Lorsqu’il ne peut avancer vers ce soleil qui n’éclairerait plus que son couchant, il se retourne et contemple.
D’abord une musique qui l’apaisait :
la toccata et fugue en ré mineur de Johann Sebastian Bach.
Parce qu’il eut plu à Dieu de critiquer Bach,
parce que dans Bach, tout est beau.
Ensuite, il contemple sa vie, son accomplissement,
le soin qu’il s’est attaché à donner aux autres,
le don de soi qu’il a pratiqué tout au long de son existence.
Certes, les débuts ne furent pas prometteurs,
mais l’enrichissement progressa en lui
Cette paix succéda aux lourds horizons,
comme un éclairage discret le guidant vers une paix intérieure.
Laissant les nuages noirs qui jadis empêchaient l’âme de prendre son envol.
Le passé, avec ses joies et ses peines, ne conditionne plus l’homme qu’il est devenu.
Il avait projeté un avenir meilleur, se disant que le plus beau restait à venir.
Il pensait souvent, en lisant les Contemplations,
« qu’aimer est plus fort que vivre» et qu’il se devait d’en faire son choix au quotidien.
Aimer, il savait.
L’âme sort du corps, s’élève, déploie ses ailes
pour voler vers un autre ange.
Les anges se caressent doucement, tendrement.
Ils s’embrassent lentement avant de se donner la main.
Puis ils retrouvent les enveloppes charnelles de leurs hôtes.
À cet instant débute le miracle de l’amour et de la vie à deux.
À cet élan du cœur s’ajoute le bonheur indicible
de se sentir soulevé.
Après l’élévation de l’âme, le corps suit la même trajectoire :
une élévation spirituelle que le physique rejoint
pour rendre terrestre la relation devenue charnelle.
Ainsi, il se retrouve à chaque lever et coucher du soleil dans la paix du vieillard émerveillé.
Émerveillé par ce miracle vécu au quotidien
toutes ces années, avec une compagne de voyage au doux visage qui l’avait accompagné.
Compagne qui avait peuplé son âme, lui permettant de supporter la solitude et de la transformer en mouvement intérieur.

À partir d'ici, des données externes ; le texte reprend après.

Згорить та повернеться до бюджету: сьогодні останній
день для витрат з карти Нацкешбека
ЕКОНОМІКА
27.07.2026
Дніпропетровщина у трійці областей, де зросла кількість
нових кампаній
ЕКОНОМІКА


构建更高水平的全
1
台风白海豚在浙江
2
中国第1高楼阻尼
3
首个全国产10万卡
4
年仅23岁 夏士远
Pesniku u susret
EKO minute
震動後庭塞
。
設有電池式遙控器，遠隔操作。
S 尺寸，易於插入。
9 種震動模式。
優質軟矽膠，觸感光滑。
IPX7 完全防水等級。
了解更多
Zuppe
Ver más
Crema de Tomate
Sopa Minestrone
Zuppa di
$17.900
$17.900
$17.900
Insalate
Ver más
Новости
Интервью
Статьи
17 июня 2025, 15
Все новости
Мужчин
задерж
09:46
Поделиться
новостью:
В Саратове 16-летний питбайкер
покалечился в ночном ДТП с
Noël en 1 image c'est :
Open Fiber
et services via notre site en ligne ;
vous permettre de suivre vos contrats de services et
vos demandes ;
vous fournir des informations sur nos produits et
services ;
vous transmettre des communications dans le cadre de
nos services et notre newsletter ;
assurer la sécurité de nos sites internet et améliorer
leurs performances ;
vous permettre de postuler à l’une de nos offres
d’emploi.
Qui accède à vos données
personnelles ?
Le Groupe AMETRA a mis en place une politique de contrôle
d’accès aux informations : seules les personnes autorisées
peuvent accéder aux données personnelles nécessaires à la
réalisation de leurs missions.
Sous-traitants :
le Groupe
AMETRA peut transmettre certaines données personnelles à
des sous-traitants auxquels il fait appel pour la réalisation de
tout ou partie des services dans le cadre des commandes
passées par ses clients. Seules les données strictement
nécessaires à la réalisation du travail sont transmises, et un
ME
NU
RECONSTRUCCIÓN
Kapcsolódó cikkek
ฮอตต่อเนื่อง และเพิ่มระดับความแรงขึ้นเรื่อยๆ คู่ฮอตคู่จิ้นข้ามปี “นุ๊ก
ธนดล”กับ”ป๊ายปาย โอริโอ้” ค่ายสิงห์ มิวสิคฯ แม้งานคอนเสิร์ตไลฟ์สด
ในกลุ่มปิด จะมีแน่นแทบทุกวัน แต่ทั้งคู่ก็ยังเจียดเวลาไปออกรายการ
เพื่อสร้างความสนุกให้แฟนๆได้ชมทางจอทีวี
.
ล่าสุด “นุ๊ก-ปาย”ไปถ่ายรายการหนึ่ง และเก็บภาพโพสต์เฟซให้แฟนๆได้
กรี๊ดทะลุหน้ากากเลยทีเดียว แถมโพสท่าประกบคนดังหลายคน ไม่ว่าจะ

Ce mouvement qui permit à ce cœur généreux
de continuer à battre pour lui et pour les autres.
Le legs qu’il fit à cette terre fut incarné par une descendance issue du miracle de la vie.
Deux âmes jeunes qui s’étaient rencontrées,
qui avaient construit ensemble des années de bonheur.
La prunelle de leurs yeux répondait au miracle de l’amour.
Un amour si débordant qu’on reconnaît dans le cœur des enfants le soleil que l’on retrouve.